» TO BE DONE:
Reproduce the material below, substituting "vernacular name" for each occurrence of "common name" and leaving everything else unchanged.

» GIVEN INFORMATION:
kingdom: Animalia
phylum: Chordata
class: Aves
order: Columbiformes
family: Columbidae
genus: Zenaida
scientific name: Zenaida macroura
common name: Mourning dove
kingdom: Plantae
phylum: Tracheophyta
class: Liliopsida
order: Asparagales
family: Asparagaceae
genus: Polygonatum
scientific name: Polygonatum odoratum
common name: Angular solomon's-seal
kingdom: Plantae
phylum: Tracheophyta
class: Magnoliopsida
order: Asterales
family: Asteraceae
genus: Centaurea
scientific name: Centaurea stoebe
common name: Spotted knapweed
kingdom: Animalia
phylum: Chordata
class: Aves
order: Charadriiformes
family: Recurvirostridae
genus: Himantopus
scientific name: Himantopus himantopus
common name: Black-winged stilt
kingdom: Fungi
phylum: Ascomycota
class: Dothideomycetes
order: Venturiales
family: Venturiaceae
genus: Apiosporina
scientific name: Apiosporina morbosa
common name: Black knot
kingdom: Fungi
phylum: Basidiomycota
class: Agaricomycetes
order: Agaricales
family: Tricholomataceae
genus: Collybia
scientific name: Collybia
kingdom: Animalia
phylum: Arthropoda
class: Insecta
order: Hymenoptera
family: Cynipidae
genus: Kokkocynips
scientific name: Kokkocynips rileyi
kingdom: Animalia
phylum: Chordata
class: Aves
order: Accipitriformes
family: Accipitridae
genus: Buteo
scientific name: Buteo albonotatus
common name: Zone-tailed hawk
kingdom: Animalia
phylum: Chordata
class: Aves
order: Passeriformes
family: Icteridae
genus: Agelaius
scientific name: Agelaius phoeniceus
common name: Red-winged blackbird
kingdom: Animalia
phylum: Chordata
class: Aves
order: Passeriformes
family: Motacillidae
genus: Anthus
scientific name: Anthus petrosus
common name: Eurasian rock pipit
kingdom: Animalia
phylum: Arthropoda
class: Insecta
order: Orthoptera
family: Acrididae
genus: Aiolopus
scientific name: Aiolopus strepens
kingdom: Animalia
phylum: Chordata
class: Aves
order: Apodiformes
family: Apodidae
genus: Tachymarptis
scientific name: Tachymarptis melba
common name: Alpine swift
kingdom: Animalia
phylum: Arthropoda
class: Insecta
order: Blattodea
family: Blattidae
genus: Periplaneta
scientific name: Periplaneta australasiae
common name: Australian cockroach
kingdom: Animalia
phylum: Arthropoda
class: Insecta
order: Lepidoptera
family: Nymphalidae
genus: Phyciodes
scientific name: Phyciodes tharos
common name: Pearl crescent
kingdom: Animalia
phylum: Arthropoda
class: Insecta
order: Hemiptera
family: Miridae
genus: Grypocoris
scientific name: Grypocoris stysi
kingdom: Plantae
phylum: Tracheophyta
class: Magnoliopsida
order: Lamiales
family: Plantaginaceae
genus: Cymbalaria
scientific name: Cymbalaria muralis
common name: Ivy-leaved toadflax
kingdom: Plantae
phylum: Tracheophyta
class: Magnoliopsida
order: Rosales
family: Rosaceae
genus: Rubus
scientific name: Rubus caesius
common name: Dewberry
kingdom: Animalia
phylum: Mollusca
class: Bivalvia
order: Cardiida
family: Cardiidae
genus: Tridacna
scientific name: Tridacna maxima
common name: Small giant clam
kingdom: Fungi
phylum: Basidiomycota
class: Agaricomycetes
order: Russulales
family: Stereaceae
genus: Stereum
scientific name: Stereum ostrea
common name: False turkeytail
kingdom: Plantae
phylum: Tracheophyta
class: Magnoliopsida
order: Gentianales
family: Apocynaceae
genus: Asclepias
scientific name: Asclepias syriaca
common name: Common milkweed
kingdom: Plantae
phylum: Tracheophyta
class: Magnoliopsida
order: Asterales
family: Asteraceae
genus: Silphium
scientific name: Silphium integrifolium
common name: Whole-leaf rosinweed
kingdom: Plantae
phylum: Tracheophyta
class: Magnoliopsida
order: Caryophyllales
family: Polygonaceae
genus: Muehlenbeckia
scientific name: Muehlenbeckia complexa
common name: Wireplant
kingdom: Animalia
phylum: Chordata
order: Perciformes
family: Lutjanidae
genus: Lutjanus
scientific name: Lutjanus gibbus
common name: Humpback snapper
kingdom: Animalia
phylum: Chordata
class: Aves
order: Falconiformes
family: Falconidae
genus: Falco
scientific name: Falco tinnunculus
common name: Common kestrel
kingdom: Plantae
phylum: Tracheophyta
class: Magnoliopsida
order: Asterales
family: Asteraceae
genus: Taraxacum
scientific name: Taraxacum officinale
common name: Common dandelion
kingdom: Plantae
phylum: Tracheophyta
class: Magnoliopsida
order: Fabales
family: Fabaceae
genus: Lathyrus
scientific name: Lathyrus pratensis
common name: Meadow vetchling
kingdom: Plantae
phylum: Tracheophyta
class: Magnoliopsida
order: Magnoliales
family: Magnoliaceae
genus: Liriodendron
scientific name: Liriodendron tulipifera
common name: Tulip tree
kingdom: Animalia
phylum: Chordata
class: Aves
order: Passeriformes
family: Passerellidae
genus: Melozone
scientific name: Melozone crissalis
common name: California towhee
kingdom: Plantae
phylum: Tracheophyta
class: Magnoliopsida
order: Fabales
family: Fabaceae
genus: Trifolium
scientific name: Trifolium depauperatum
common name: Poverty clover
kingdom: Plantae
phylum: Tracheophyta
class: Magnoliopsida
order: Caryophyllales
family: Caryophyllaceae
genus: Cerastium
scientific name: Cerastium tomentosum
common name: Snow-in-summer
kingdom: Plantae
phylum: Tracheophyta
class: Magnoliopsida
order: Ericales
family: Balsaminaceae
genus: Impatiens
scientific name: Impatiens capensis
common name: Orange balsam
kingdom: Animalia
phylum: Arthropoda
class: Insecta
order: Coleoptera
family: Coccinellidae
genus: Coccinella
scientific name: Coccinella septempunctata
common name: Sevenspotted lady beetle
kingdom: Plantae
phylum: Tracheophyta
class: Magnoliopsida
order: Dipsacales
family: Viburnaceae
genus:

» IN RESPONSE:
kingdom: Animalia
phylum: Chordata
class: Aves
order: Columbiformes
family: Columbidae
genus: Zenaida
scientific name: Zenaida macroura
vernacular name: Mourning dove
kingdom: Plantae
phylum: Tracheophyta
class: Liliopsida
order: Asparagales
family: Asparagaceae
genus: Polygonatum
scientific name: Polygonatum odoratum
vernacular name: Angular solomon's-seal
kingdom: Plantae
phylum: Tracheophyta
class: Magnoliopsida
order: Asterales
family: Asteraceae
genus: Centaurea
scientific name: Centaurea stoebe
vernacular name: Spotted knapweed
kingdom: Animalia
phylum: Chordata
class: Aves
order: Charadriiformes
family: Recurvirostridae
genus: Himantopus
scientific name: Himantopus himantopus
vernacular name: Black-winged stilt
kingdom: Fungi
phylum: Ascomycota
class: Dothideomycetes
order: Venturiales
family: Venturiaceae
genus: Apiosporina
scientific name: Apiosporina morbosa
vernacular name: Black knot
kingdom: Fungi
phylum: Basidiomycota
class: Agaricomycetes
order: Agaricales
family: Tricholomataceae
genus: Collybia
scientific name: Collybia
kingdom: Animalia
phylum: Arthropoda
class: Insecta
order: Hymenoptera
family: Cynipidae
genus: Kokkocynips
scientific name: Kokkocynips rileyi
kingdom: Animalia
phylum: Chordata
class: Aves
order: Accipitriformes
family: Accipitridae
genus: Buteo
scientific name: Buteo albonotatus
vernacular name: Zone-tailed hawk
kingdom: Animalia
phylum: Chordata
class: Aves
order: Passeriformes
family: Icteridae
genus: Agelaius
scientific name: Agelaius phoeniceus
vernacular name: Red-winged blackbird
kingdom: Animalia
phylum: Chordata
class: Aves
order: Passeriformes
family: Motacillidae
genus: Anthus
scientific name: Anthus petrosus
vernacular name: Eurasian rock pipit
kingdom: Animalia
phylum: Arthropoda
class: Insecta
order: Orthoptera
family: Acrididae
genus: Aiolopus
scientific name: Aiolopus strepens
kingdom: Animalia
phylum: Chordata
class: Aves
order: Apodiformes
family: Apodidae
genus: Tachymarptis
scientific name: Tachymarptis melba
vernacular name: Alpine swift
kingdom: Animalia
phylum: Arthropoda
class: Insecta
order: Blattodea
family: Blattidae
genus: Periplaneta
scientific name: Periplaneta australasiae
vernacular name: Australian cockroach
kingdom: Animalia
phylum: Arthropoda
class: Insecta
order: Lepidoptera
family: Nymphalidae
genus: Phyciodes
scientific name: Phyciodes tharos
vernacular name: Pearl crescent
kingdom: Animalia
phylum: Arthropoda
class: Insecta
order: Hemiptera
family: Miridae
genus: Grypocoris
scientific name: Grypocoris stysi
kingdom: Plantae
phylum: Tracheophyta
class: Magnoliopsida
order: Lamiales
family: Plantaginaceae
genus: Cymbalaria
scientific name: Cymbalaria muralis
vernacular name: Ivy-leaved toadflax
kingdom: Plantae
phylum: Tracheophyta
class: Magnoliopsida
order: Rosales
family: Rosaceae
genus: Rubus
scientific name: Rubus caesius
vernacular name: Dewberry
kingdom: Animalia
phylum: Mollusca
class: Bivalvia
order: Cardiida
family: Cardiidae
genus: Tridacna
scientific name: Tridacna maxima
vernacular name: Small giant clam
kingdom: Fungi
phylum: Basidiomycota
class: Agaricomycetes
order: Russulales
family: Stereaceae
genus: Stereum
scientific name: Stereum ostrea
vernacular name: False turkeytail
kingdom: Plantae
phylum: Tracheophyta
class: Magnoliopsida
order: Gentianales
family: Apocynaceae
genus: Asclepias
scientific name: Asclepias syriaca
vernacular name: Common milkweed
kingdom: Plantae
phylum: Tracheophyta
class: Magnoliopsida
order: Asterales
family: Asteraceae
genus: Silphium
scientific name: Silphium integrifolium
vernacular name: Whole-leaf rosinweed
kingdom: Plantae
phylum: Tracheophyta
class: Magnoliopsida
order: Caryophyllales
family: Polygonaceae
genus: Muehlenbeckia
scientific name: Muehlenbeckia complexa
vernacular name: Wireplant
kingdom: Animalia
phylum: Chordata
order: Perciformes
family: Lutjanidae
genus: Lutjanus
scientific name: Lutjanus gibbus
vernacular name: Humpback snapper
kingdom: Animalia
phylum: Chordata
class: Aves
order: Falconiformes
family: Falconidae
genus: Falco
scientific name: Falco tinnunculus
vernacular name: Common kestrel
kingdom: Plantae
phylum: Tracheophyta
class: Magnoliopsida
order: Asterales
family: Asteraceae
genus: Taraxacum
scientific name: Taraxacum officinale
vernacular name: Common dandelion
kingdom: Plantae
phylum: Tracheophyta
class: Magnoliopsida
order: Fabales
family: Fabaceae
genus: Lathyrus
scientific name: Lathyrus pratensis
vernacular name: Meadow vetchling
kingdom: Plantae
phylum: Tracheophyta
class: Magnoliopsida
order: Magnoliales
family: Magnoliaceae
genus: Liriodendron
scientific name: Liriodendron tulipifera
vernacular name: Tulip tree
kingdom: Animalia
phylum: Chordata
class: Aves
order: Passeriformes
family: Passerellidae
genus: Melozone
scientific name: Melozone crissalis
vernacular name: California towhee
kingdom: Plantae
phylum: Tracheophyta
class: Magnoliopsida
order: Fabales
family: Fabaceae
genus: Trifolium
scientific name: Trifolium depauperatum
vernacular name: Poverty clover
kingdom: Plantae
phylum: Tracheophyta
class: Magnoliopsida
order: Caryophyllales
family: Caryophyllaceae
genus: Cerastium
scientific name: Cerastium tomentosum
vernacular name: Snow-in-summer
kingdom: Plantae
phylum: Tracheophyta
class: Magnoliopsida
order: Ericales
family: Balsaminaceae
genus: Impatiens
scientific name: Impatiens capensis
vernacular name: Orange balsam
kingdom: Animalia
phylum: Arthropoda
class: Insecta
order: Coleoptera
family: Coccinellidae
genus: Coccinella
scientific name: Coccinella septempunctata
vernacular name: Sevenspotted lady beetle
kingdom: Plantae
phylum: Tracheophyta
class: Magnoliopsida
order: Dipsacales
family: Viburnaceae
genus:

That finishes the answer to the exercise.